M. le président. Gare aux tentations et aux dispersions ! Je voudrais conseiller aux nouveaux sénateurs d'avoir un cheval de bataille, un thème de prédilection dans lequel ils deviendront de vrais spécialistes, avec, au maximum, deux à trois selles de rechange, des domaines d'intérêt dans lesquels ils s'investiront. Au-delà, c'est pure folie.
Le quatrième conseil vise l'Europe.
Comme beaucoup d'autres ici, je ne me suis pas assez investi sur les questions européennes. Je vais profiter de cette liberté de ton que donne l'âge, mes chers collègues, pour vous dire que c'est impardonnable. Nous sommes tous coupables de cette situation, et j'aimerais que les nouveaux sénateurs soient, sur ce point, radicalement différents.
N'importe quel observateur pourrait se rendre compte du décalage considérable entre un débat sénatorial sur les collectivités locales, débat précis au cours duquel chacun déjoue les pièges de l'autre, et un débat européen, qui reste souvent, convenons-en, généraliste et superficiel. Nous tournons en rond. Nos connaissances restent, au mieux, approximatives. Une mécanique se met alors en place. L'Europe paraît lointaine et compliquée. Dès lors, faute d'avoir fait cet effort indispensable, nous abandonnons l'Europe aux experts, puis nous critiquons ces derniers, alors que les premiers responsables, c'est vous, c'est nous. Nous allons à Bruxelles comme, autrefois, les collégiens allaient voir leur instituteur, la tête basse. Nous y allons peu assurés et nous rentrons plus penauds encore. Mais les premiers responsables ne sont ni les textes ni les technocrates de Bruxelles ; ce sont ceux qui n'ont pas fait l'effort de les lire ou de les comprendre.
Tout reste à faire dans ce domaine.
J'en ai terminé. C'est la première et la dernière fois que je prends la parole à cette tribune présidentielle.

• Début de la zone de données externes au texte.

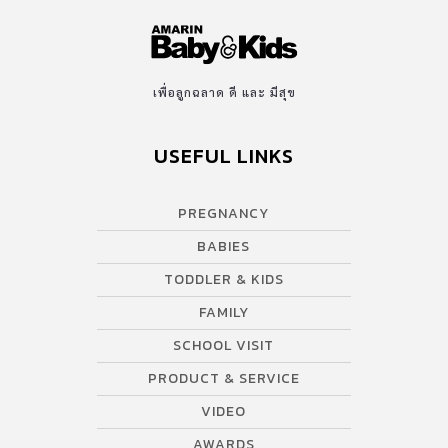
เพื่อลูกฉลาด ดี และ มีสุข
USEFUL LINKS
PREGNANCY
BABIES
TODDLER & KIDS
FAMILY
SCHOOL VISIT
PRODUCT & SERVICE
VIDEO
AWARDS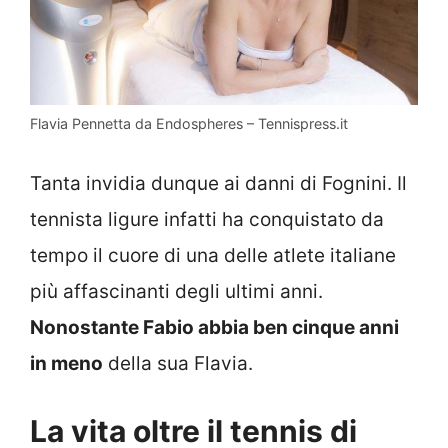
Flavia Pennetta da Endospheres – Tennispress.it
Tanta invidia dunque ai danni di Fognini. Il
tennista ligure infatti ha conquistato da
tempo il cuore di una delle atlete italiane
più affascinanti degli ultimi anni.
Nonostante Fabio abbia ben cinque anni
in meno
della sua Flavia.
La vita oltre il tennis di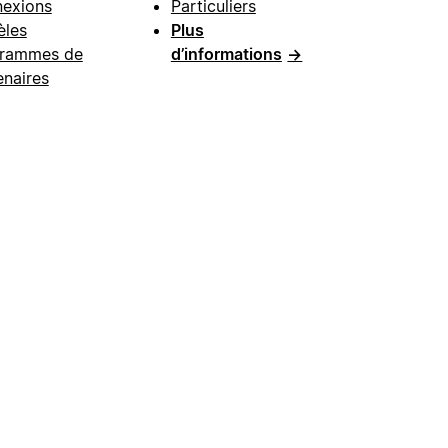
exions
Particuliers
les
Plus
rammes de
d’informations
→
enaires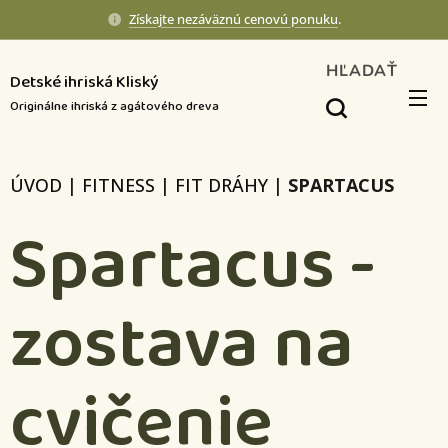
Získajte nezáväznú cenovú ponuku
.
HĽADAŤ
Detské ihriská Kliský
Originálne ihriská z agátového dreva
ÚVOD
|
FITNESS
|
FIT DRÁHY
|
SPARTACUS
Spartacus -
zostava na
cvičenie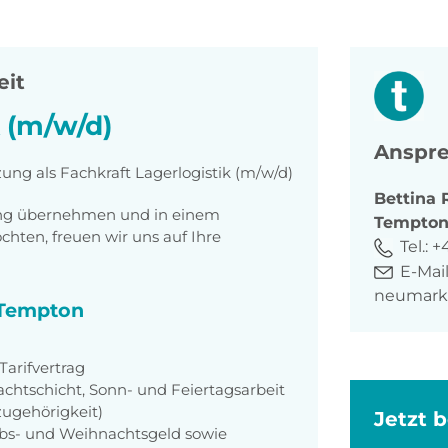
eit
k (m/w/d)
Anspre
ung als Fachkraft Lagerlogistik (m/w/d)
Bettina
tung übernehmen und in einem
Tempto
ten, freuen wir uns auf Ihre
Tel.:
+
E-Mail
neumark
i Tempton
arifvertrag
achtschicht, Sonn- und Feiertagsarbeit
zugehörigkeit)
Jetzt 
aubs- und Weihnachtsgeld sowie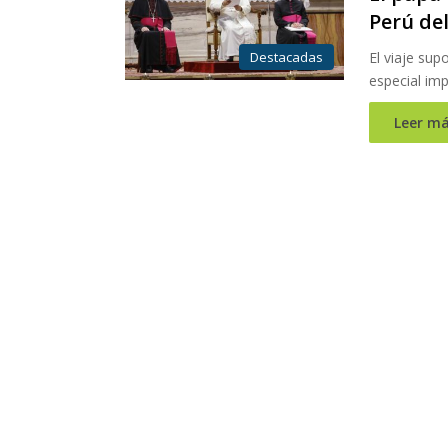
Perú del
Destacadas
El viaje sup
especial imp
Leer má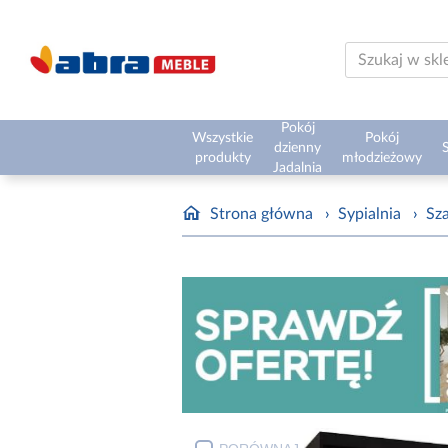
Pokój
Wszystkie
Pokój
dzienny
S
produkty
młodzieżowy
Jadalnia
Strona główna
›
Sypialnia
›
Sz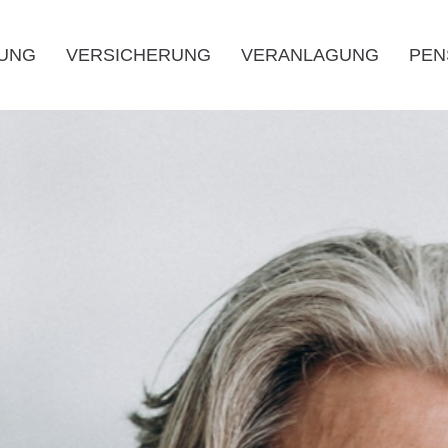
RUNG
VERSICHERUNG
VERANLAGUNG
PEN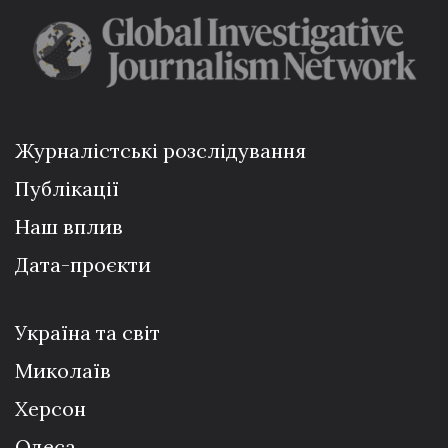
Журналістські розслідування
Публікації
Наш вплив
Дата-проєкти
Україна та світ
Миколаїв
Херсон
Одеса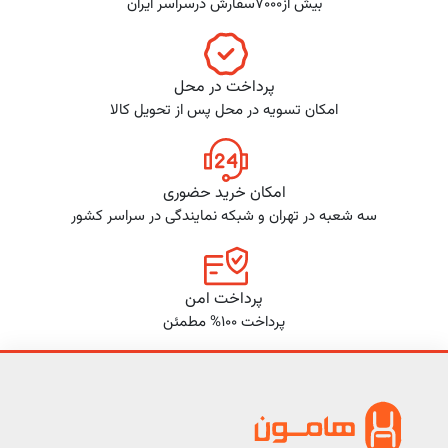
بیش از7000سفارش درسراسر ایران
پرداخت در محل
امکان تسویه در محل پس از تحویل کالا
امکان خرید حضوری
سه شعبه در تهران و شبکه نمایندگی در سراسر کشور
پرداخت امن
پرداخت 100% مطمئن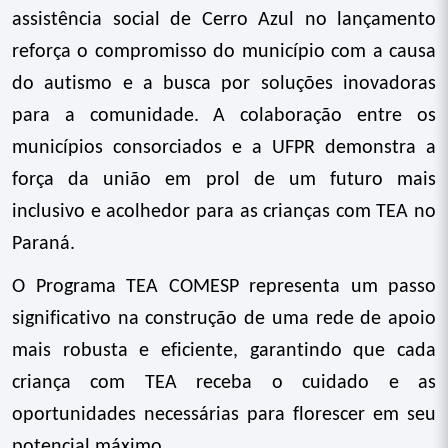
assistência social de Cerro Azul
no lançamento
reforça o compromisso do município com a causa
do autismo e a busca por soluções inovadoras
para a comunidade. A colaboração entre os
municípios consorciados e a UFPR demonstra a
força da união em prol de um futuro mais
inclusivo e acolhedor para as crianças com TEA no
Paraná.
O Programa TEA COMESP representa um passo
significativo na construção de uma rede de apoio
mais robusta e eficiente, garantindo que cada
criança com TEA receba o cuidado e as
oportunidades necessárias para florescer em seu
potencial máximo.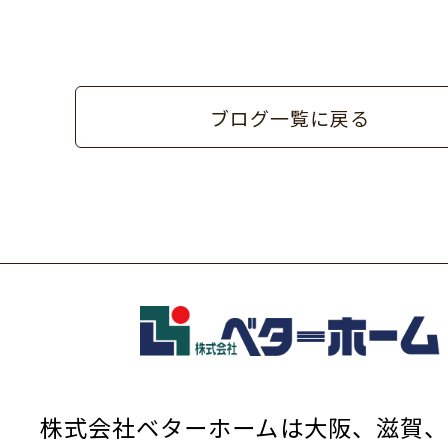
ブログ一覧に戻る
株式会社ベターホームは大阪、滋賀、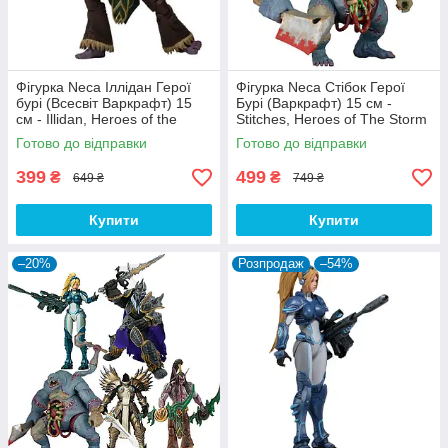
Фігурка Neca Іллідан Герої
Фігурка Neca Стібок Герої
бурі (Всесвіт Варкрафт) 15
Бурі (Варкрафт) 15 см -
см - Illidan, Heroes of the
Stitches, Heroes of The Storm
Storm (World Of Warcraft)
(Warcraft)
Готово до відправки
Готово до відправки
399
499
₴
₴
649 ₴
749 ₴
Купити
Купити
–20%
Розпродаж
–54%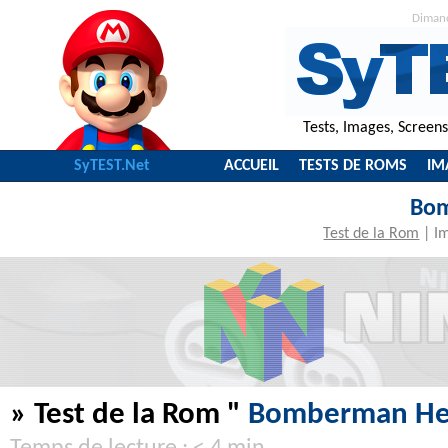
Diman
Tests, Images, Screen
SyTEST.Net
ACCUEIL
TESTS DE ROMS
IM
Bo
Test de la Rom
|
I
» Test de la Rom "
Bomberman He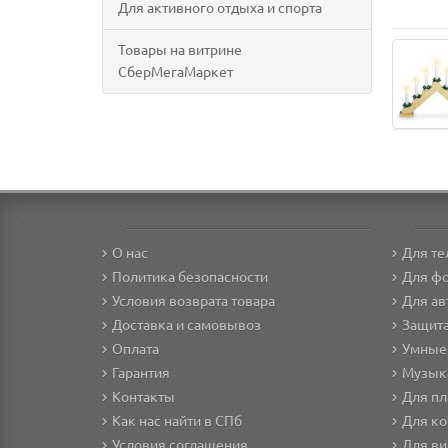
Для активного отдыха и спорта
Товары на витрине
СберМегаМаркет
О нас
Для т
Политика безопасности
Для фо
Условия возврата товара
Для а
Доставка и самовывоз
Защита
Оплата
Умные
Гарантия
Музык
Контакты
Для п
Как нас найти в СПб
Для ко
Условия соглашения
Для в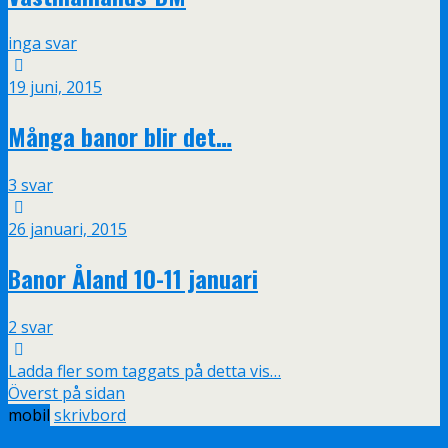
inga svar
19 juni, 2015
Många banor blir det…
3 svar
26 januari, 2015
Banor Åland 10-11 januari
2 svar
Ladda fler som taggats på detta vis…
Överst på sidan
mobil
skrivbord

Alors, si je devais définir en une phrase le Sénat, je vous dirais que c'est l'expérience au service de la démocratie moderne.
Quand l'âge avance, on goûte avec émotion ces petits moments d'éternité.
J'ai essayé d'être à la hauteur de l'événement et de transformer cet honneur qui m'est fait en un simple moment de bonheur d'homme. Ce sera certainement l'un des derniers de ma carrière politique. (Applaudissements sur les travées de l'Union centriste, du RPR, des Républicains et Indépendants et du RDSE, ainsi que sur certaines travées socialistes.)